Selbst um eine Seekuh zu sehen, muss man nicht zwingend zu dem beliebten, nördlich gelegenen Tauchplatz Abu Dabab. Nur die elegantesten und wohl auch spektakulärsten Meeresbewohner, die kann auch ein gigantisches Projekt wie Port Ghalib seinen Gästen nicht garantieren: Hai-Sichtungen sind selten geworden im Roten Meer. Auch die zurückkehrenden Safariboote können diesmal keine vermelden.
Feiern bis in den Morgen
Und dann wird es doch noch lebhaft auf der Hafenpromenade. 400 italienische Vodafone-Mitarbeiter weilen für eine Tagung im Konferenzzentrum von Port Ghalib. Untergebracht sind sie im Crown Plaza - zeitweilig zum Verdruss der übrigen Hotelbewohner. "Bis nachts um drei haben die Italiener gefeiert!" beschwert sich am Morgen einer der Gäste bei Nino Faranda, dem Betreiber der Extra-Divers-Tauchbasis, während dessen Crew gerade die Pressluftflaschen für den Tagestrip verstaut.
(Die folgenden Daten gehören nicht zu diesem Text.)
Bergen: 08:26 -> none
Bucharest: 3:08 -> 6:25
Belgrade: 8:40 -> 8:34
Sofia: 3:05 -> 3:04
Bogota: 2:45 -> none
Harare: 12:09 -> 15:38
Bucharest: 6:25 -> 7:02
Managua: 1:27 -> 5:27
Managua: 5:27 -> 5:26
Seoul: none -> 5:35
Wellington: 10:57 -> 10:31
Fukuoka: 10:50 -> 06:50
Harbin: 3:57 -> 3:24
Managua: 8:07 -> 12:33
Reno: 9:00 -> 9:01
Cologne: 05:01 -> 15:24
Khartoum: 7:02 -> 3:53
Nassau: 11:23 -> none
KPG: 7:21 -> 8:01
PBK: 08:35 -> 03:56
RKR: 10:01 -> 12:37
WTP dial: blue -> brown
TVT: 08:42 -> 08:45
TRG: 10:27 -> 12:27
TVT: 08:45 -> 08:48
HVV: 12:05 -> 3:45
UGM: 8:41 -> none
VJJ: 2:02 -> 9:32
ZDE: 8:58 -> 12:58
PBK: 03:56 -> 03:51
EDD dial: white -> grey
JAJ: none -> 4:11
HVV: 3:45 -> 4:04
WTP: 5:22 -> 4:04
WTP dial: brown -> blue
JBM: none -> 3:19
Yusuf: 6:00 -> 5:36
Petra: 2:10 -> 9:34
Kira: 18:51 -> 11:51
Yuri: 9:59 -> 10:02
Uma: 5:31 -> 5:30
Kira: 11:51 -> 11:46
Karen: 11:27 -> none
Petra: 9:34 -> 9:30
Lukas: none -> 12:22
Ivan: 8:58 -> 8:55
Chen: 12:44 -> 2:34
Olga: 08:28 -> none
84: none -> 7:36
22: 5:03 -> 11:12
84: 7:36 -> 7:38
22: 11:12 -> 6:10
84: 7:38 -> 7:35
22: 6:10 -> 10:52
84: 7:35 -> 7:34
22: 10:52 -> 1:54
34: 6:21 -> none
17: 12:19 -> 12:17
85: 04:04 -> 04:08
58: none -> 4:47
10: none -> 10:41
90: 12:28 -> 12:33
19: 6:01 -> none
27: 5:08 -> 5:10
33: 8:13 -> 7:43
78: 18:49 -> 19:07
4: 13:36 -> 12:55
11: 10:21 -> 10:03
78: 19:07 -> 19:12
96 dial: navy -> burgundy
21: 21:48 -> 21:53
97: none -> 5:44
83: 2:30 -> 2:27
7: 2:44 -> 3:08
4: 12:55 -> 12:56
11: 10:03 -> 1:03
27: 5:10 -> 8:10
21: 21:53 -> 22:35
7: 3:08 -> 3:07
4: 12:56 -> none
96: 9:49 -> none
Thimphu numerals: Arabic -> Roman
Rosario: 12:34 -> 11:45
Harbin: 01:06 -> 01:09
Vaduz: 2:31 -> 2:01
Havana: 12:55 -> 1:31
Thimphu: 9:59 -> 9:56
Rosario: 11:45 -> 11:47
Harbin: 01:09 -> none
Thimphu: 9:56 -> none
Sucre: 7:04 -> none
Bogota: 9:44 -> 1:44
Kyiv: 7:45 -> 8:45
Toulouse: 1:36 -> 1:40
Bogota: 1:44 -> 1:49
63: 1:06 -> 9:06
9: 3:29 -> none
Faranda runzelt die Stirn. Mit leichtem Unbehagen erwartet er die Ankunft von 1200 russischen Tagungsgästen in der kommenden Woche. Erst vor einem halben Jahr ist der Basisleiter mit seinem Team vom nördlicher gelegenen al-Quseir nach Port Ghalib gezogen. Aus gutem Grund: "Der Platz ist ganz hervorragend für eine Tauchbasis", sagt Faranda, "ein kurzer Transfer vom Flughafen, erstklassige Hotels, das Boot direkt vor der Türe, und die Tauchplätze sind wunderschön." Wenn nur diese Kongresse nicht wären.
So gesehen, kann die neue Stadt am Meer gar nicht groß genug sein. Auch, um sich aus dem Weg zu gehen, wenn es sein muss. Ab kommendem Jahr soll weitergebaut werden. Mehr Restaurants. Mehr Geschäfte. Und auch noch mehr Hotels.